Assembling the Pieces
Now let’s put these concepts into a C++ struct.
// deque_locked.h
// A helper to round any number up to the next power of two.
inline std::size_t next_pow2(std::size_t x) {
if (x == 0)
return 1;
--x;
x |= x >> 1;
x |= x >> 2;
x |= x >> 4;
x |= x >> 8;
x |= x >> 16;
#if INTPTR_MAX == INT64_MAX
x |= x >> 32;
#endif
return x + 1;
}
struct DequeLocked {
// The ring buffer itself.
void** buffer = nullptr;
std::size_t capacity = 0;
std::size_t mask = 0;
// The two pointers. They grow forever.
std::uint64_t top = 0;
std::uint64_t bottom = 0;
// The single guardian for this version.
std::mutex mtx;
};
// Function to initialize our deque.
bool dq_init(DequeLocked* q, std::size_t capacity_hint) {
assert(q);
q->capacity = next_pow2(capacity_hint);
q->mask = q->capacity - 1;
q->buffer = new void*[q->capacity];
return (q->buffer != nullptr);
}
// Function to clean up.
void dq_destroy(DequeLocked* q) {
if (!q) {
return;
}
delete[] q->buffer;
}
Making It Work: Push, Pop, and Steal
With our structure defined, let’s implement the core operations.
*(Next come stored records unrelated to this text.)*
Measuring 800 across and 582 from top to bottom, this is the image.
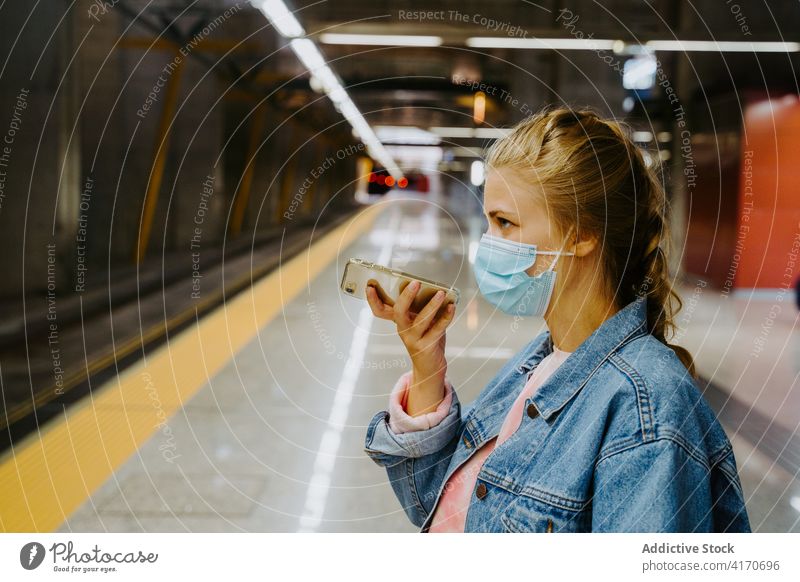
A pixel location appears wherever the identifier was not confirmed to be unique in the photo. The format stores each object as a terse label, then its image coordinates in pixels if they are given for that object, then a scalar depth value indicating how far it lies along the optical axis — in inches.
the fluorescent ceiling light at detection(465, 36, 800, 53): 165.2
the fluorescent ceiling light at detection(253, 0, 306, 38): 105.1
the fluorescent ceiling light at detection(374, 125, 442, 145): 202.6
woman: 40.7
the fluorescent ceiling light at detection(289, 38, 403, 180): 146.1
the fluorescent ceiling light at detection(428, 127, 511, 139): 268.2
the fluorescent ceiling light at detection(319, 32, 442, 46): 153.7
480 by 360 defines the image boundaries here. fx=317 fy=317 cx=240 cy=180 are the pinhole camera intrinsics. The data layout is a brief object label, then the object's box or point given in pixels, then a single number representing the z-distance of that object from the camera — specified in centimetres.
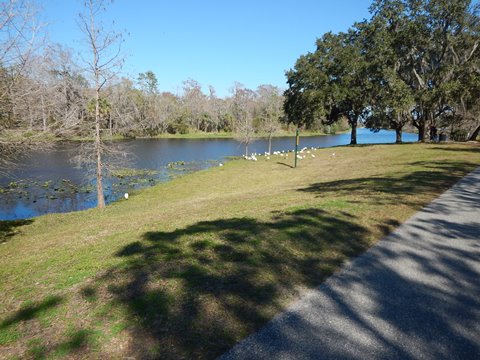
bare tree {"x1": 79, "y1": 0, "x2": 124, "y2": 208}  1544
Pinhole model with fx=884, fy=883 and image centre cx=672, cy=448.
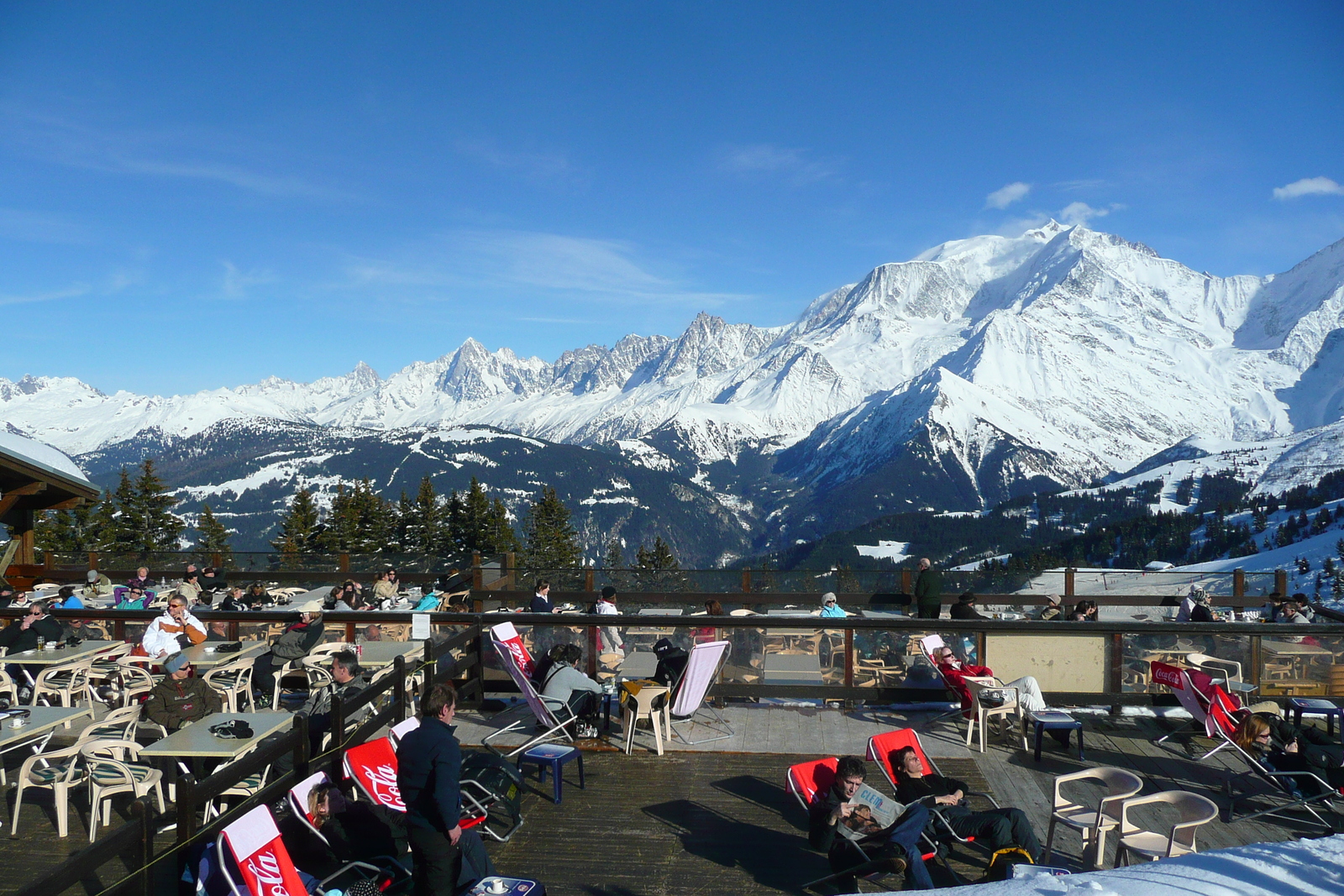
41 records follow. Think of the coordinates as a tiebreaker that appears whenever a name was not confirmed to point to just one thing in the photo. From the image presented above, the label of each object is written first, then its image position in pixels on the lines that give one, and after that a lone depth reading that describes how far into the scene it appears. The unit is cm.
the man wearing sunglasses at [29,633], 1022
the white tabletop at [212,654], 952
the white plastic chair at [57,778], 622
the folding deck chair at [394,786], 608
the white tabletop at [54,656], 968
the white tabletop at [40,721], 700
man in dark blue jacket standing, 504
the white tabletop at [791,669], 967
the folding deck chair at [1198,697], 761
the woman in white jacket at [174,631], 976
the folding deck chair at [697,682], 838
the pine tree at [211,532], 5559
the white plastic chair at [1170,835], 545
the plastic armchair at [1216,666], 924
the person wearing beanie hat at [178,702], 756
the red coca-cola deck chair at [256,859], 454
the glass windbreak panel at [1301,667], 910
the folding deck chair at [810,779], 627
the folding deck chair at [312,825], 529
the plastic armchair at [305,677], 950
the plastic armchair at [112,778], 623
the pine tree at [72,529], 4659
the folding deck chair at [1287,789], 639
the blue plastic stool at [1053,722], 788
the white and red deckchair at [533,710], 794
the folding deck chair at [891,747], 667
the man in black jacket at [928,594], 1339
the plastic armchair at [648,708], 820
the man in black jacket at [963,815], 566
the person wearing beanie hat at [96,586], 1623
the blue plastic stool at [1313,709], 857
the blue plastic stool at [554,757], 694
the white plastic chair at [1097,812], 562
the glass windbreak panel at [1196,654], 922
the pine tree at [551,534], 5628
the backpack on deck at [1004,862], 543
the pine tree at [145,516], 5069
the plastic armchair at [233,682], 912
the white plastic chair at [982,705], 820
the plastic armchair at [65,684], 909
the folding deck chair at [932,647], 924
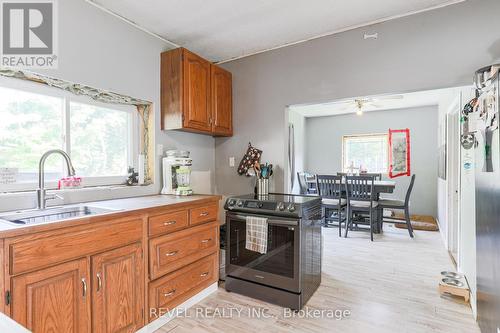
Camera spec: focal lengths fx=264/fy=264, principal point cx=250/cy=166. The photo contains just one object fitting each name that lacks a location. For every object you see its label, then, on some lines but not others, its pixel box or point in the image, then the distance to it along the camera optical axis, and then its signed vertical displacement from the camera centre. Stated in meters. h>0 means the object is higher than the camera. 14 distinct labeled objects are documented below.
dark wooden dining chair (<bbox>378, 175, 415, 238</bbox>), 4.11 -0.63
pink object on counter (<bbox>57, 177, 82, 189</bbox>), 1.95 -0.11
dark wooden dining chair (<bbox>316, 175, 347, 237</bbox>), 4.41 -0.44
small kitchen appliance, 2.52 -0.05
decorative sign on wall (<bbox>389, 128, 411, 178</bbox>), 5.68 +0.29
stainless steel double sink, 1.54 -0.29
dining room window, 5.93 +0.31
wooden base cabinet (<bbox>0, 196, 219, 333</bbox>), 1.19 -0.58
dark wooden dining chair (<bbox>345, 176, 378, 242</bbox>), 4.14 -0.47
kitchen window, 1.76 +0.26
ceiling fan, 4.67 +1.23
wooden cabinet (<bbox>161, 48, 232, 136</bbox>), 2.46 +0.73
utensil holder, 2.74 -0.20
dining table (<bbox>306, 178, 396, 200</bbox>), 4.29 -0.34
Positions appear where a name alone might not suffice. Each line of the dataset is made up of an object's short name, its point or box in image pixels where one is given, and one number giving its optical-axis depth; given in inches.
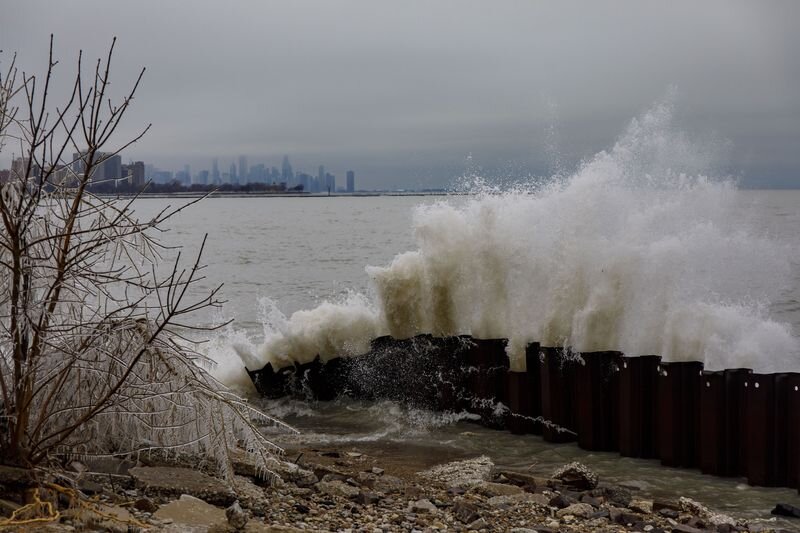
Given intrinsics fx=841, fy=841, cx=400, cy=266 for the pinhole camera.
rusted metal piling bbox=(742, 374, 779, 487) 351.3
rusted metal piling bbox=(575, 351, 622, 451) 419.2
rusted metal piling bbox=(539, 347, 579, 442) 439.8
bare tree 225.9
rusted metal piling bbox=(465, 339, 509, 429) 483.8
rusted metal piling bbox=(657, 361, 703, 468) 382.0
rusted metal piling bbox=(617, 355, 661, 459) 400.2
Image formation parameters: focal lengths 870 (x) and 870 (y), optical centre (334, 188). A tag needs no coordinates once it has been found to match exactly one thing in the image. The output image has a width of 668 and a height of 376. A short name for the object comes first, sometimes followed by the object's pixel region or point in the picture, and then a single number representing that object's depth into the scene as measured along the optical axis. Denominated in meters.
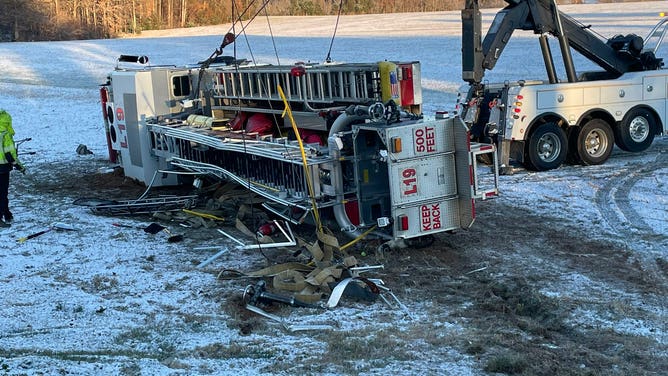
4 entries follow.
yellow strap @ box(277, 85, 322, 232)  9.96
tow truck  15.77
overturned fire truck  9.85
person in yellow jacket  12.38
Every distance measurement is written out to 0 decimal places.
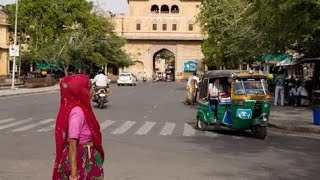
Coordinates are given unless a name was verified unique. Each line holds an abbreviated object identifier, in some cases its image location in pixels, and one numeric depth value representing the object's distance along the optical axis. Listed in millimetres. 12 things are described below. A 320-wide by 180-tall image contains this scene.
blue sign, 104588
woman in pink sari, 5105
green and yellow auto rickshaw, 15617
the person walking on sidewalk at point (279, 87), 29062
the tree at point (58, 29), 65812
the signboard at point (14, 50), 43812
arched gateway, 105125
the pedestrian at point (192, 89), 30906
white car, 69025
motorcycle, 26594
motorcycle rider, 26691
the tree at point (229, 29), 29703
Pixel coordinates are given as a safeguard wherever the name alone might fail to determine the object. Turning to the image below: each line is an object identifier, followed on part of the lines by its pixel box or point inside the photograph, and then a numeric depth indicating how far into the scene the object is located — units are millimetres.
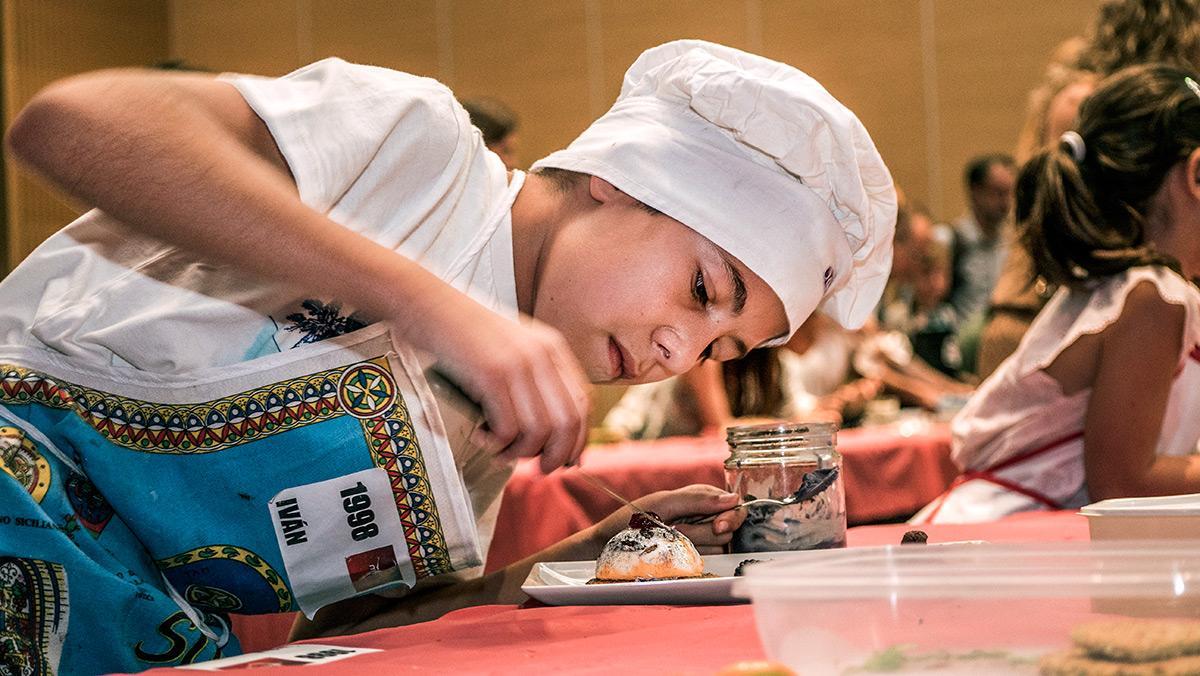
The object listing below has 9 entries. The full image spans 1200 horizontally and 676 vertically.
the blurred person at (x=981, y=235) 6074
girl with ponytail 1910
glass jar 1262
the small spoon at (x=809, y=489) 1269
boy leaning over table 856
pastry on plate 1077
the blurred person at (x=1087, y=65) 2967
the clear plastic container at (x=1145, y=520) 917
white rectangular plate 983
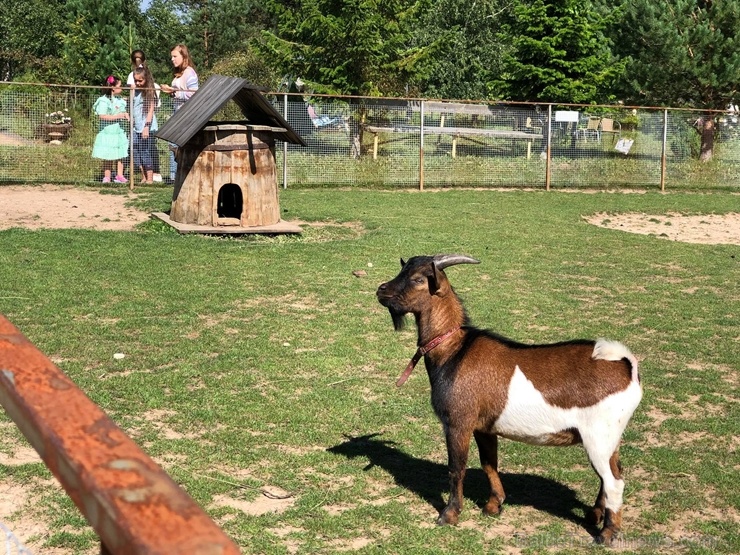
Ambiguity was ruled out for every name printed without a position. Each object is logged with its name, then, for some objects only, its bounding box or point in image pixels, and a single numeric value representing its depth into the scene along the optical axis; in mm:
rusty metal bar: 969
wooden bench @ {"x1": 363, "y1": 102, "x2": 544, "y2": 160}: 20859
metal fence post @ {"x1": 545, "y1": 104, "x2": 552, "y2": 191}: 21594
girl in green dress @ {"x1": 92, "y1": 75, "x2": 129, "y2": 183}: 18594
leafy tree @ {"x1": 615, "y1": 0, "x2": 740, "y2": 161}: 27750
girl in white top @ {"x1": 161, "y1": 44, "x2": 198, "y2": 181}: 17953
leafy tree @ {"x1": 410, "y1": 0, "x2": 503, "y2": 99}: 46781
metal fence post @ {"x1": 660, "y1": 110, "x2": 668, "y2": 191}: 22438
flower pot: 18562
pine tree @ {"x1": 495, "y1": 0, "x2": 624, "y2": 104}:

Pushing to the Bottom (Owner’s Action)
The owner adds its newly-spawned sub-tasks to the bottom
of the deque.
bool dq_push_bottom(DequeLocked* q, void* item) {
std::unique_lock<std::mutex> lock(q->mtx);
// If the deque is full, return false.
if (q->bottom - q->top >= q->capacity) {
return false;
}
// Find the slot using our mask trick.
std::size_t slot = q->bottom & q->mask;
q->buffer[slot] = item;
// Advance the bottom pointer.
q->bottom++;
return true;
}
Popping from the Bottom (Owner’s Action)
The owner immediately takes the task it just pushed. This LIFO behavior keeps its working data hot in the cache.
bool dq_pop_bottom(DequeLocked* q, void** out) {
std::unique_lock<std::mutex> lock(q->mtx);
// If the deque is empty, return false.
if (q->bottom == q->top) {
return false;
}
// Move the bottom pointer back to the item we want to take.
q->bottom--;
std::size_t slot = q->bottom & q->mask;
*out = q->buffer[slot];
return true;
}
Stealing from the Top (Helper’s Action)
An idle helper steals the oldest task from the top
, giving it a large, independent piece of the task tree to work on.
bool dq_steal_top(DequeLocked* q, void** out) {
std::unique_lock<std::mutex> lock(q->mtx);
// If the deque is empty, return false.
if (q->bottom == q->top) {
return false;
}
// Find the oldest item at the top.
std::size_t slot = q->top & q->mask;
*out = q->buffer[slot];
// Advance the top pointer.
q->top++;
return true;
}
Where We Are and What’s Next
We have successfully built a deque that is correct.
- Its behavior is perfectly matched to the “Task Tree” paradigm: LIFO for the owner, FIFO for helpers.
- The logic is easy to follow because the single lock prevents any strange race conditions.
However, it is also slow. We escaped the single shared queue problem only to put a lock on every single personal deque. If multiple threads try to steal from the same victim, they will line up on that victim’s lock.
This is an essential first step. We have defined the correct behavior. In the next parts of this series, we will take the training wheels off. We will remove the lock for the owner’s operations, making their common push/pop path incredibly fast using the magic of atomic operations and carefully chosen memory ordering.